Mr. MADISON observed that the
difficulties which had been started were worthy of attention and ought to be
answered before the question was put. The case of laws of urgent necessity must
be provided for by some emanation of the power from the Natl. Govt. into each
State so far as to give a temporary assent at least. This was the practice in
Royal Colonies before the Revolution and would not have been inconvenient, if
the supreme power of negativing had been faithful to the American interest, and
had possessed the necessary information. He supposed that the negative might be
very properly lodged in the senate alone, and that the more numerous &
expensive branch therefore might not be obliged to sit constantly. — He
asked Mr. B. what would be the consequence to the small States of a dissolution
of the Union wch. seemed likely to happen if no effectual substitute was made
for the defective System existing, and he did not conceive any effectual system
could be substituted on any other basis than that of a proportional suffrage? If
the large States possessed the avarice & ambition with which they were
charged, would the small ones in their neighbourhood, be more secure when all
controul of a Genl. Govt. was withdrawn.
Mr. BUTLER was vehement agst. the
Negative in the proposed extent, as cutting off all hope of equal justice to the
distant States. The people there would not he was sure give it a hearing.
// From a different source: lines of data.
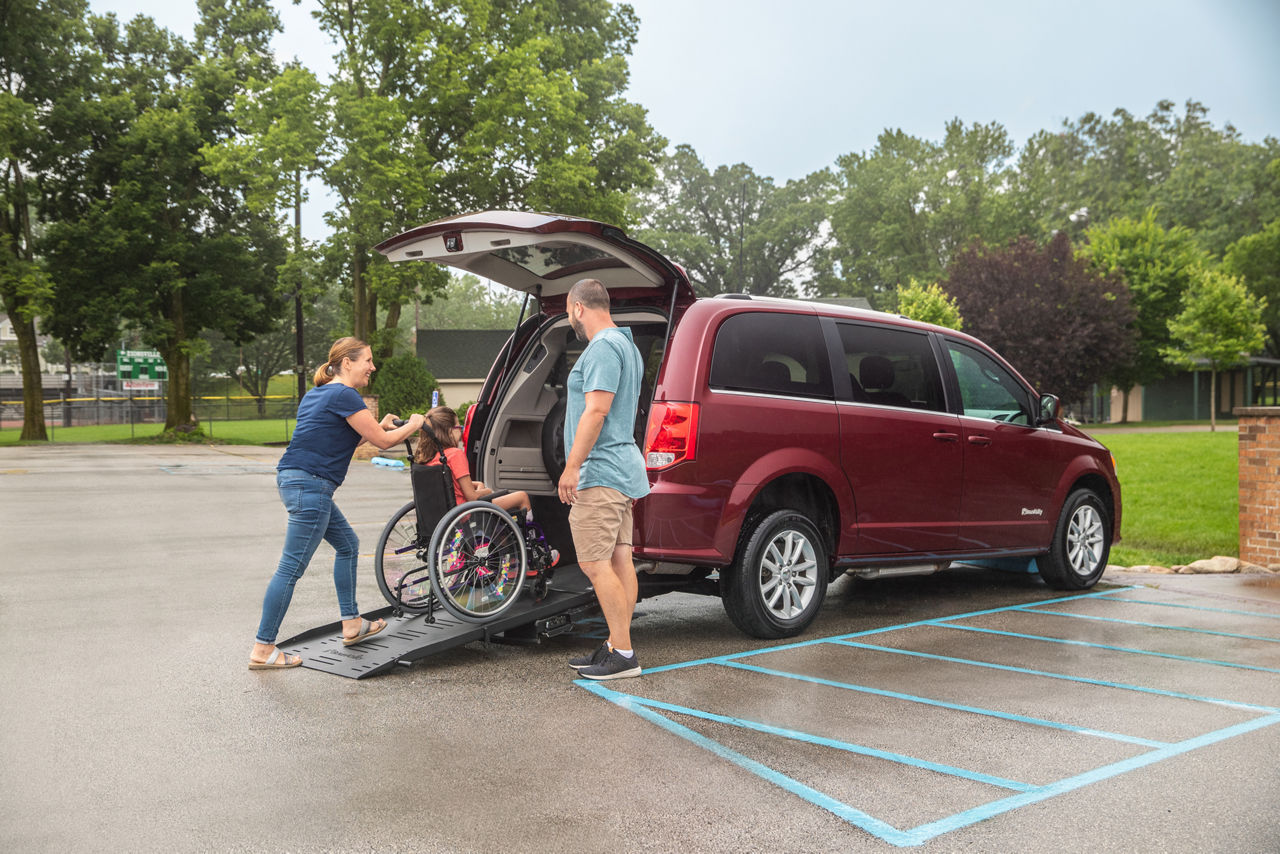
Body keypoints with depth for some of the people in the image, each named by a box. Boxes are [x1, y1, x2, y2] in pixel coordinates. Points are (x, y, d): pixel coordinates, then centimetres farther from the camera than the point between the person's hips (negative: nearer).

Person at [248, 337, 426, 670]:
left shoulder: (317, 394, 17)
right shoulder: (344, 396, -12)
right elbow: (382, 441, -8)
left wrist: (379, 426, 19)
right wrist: (413, 425, 9)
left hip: (293, 480, 11)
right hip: (309, 485, -11)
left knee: (348, 545, 20)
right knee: (291, 568, -6)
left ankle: (352, 625, 26)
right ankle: (262, 650, 0)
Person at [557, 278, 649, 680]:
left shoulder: (603, 347, -14)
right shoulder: (626, 345, 20)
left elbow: (597, 410, -23)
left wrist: (572, 465, -21)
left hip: (599, 473, -11)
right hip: (621, 469, 11)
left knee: (595, 563, -9)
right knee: (619, 560, 10)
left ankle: (623, 654, -6)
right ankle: (616, 646, 16)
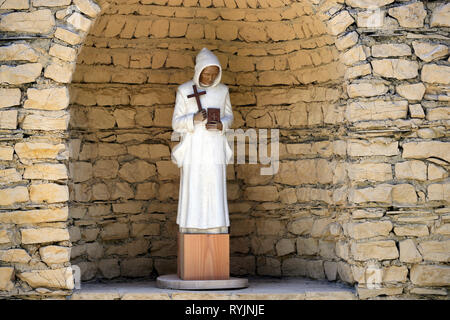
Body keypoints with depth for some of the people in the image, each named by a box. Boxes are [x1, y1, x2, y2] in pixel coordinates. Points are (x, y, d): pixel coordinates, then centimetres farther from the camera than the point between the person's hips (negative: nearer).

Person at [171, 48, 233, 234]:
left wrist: (220, 125, -10)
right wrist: (194, 119, -22)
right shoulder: (184, 91, -2)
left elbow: (229, 117, 14)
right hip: (193, 150, -2)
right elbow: (176, 123, -1)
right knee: (192, 194, -3)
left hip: (214, 151, 2)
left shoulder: (222, 91, 5)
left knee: (215, 194, -1)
On the question for extending the negative power to all cases as proposd. by
[Mr. P. & Mr. M.] Mass. ay. Cont. no. N. Y. no. N. J. no. Pa. ay. Del. divd.
Mr. Read & Mr. Dickenson ay. Mr. Bedford & Mr. Basset no. Maryd. no. Va.
ay. Mr. R. Mr. Mason no. Mr. Blair, Docr. Mc. g. Mr. M. ay. Genl. W. not
consulted. N. C. no. S. C. no. Geo. no. 10
On motion of Mr. GERRY and Mr.
KING tomorrow was assigned for reconsidering the mode of
appointing the National Executive: the reconsideration being voted for by all
the States except Connecticut & N. Carolina.
Mr. PINKNEY and Mr. RUTLIDGE moved to add to Resoln. 4.
11 agreed to by the Come. the following,
viz. "that the States be divided into three classes, the 1st. class to have
3 members, the 2d. two. & the 3d. one member each; that an estimate be taken
of the comparative importance of each State at fixed periods, so as to ascertain
the number of members they may from time to time be entitled to"
The Committee then rose and the House adjourned.
1. The word "be" is substituted
in the transcript for "lie."
2. The word "then" is omitted in
3. The word "restrain" is
substituted in the transcript for "reclaim."
4. The word "the" is substituted
in the transcript for "a."
5. The word "the" is here
inserted in the transcript.
6. The word "that" is changed to
"than" in the transcript.
7. The word "the" is substituted
in the transcript for "his."
8. The word "more" is here
inserted in the transcript.
9. The transcript uses the word "deliberations"
in the singular.
10. In the transcript the vote reads: "Massachusetts,
Pennsylvania, Virginia, [Mr. Randolph and Mr. Mason, no; Mr. Blair, Doctor
McClurg and Mr. Madison, aye; General Washington not consulted,] aye — 3;
Connecticut, New York, New Jersey, Maryland, North Carolina, South Carolina,
Georgia, no — 7; Delaware, divided, [Mr. Read and Mr. Dickinson, aye; Mr.
Bedford and Mr. Basset, no]."
11. The words "the fourth Resolution"
are substituted in the transcript for "Resoln. 4."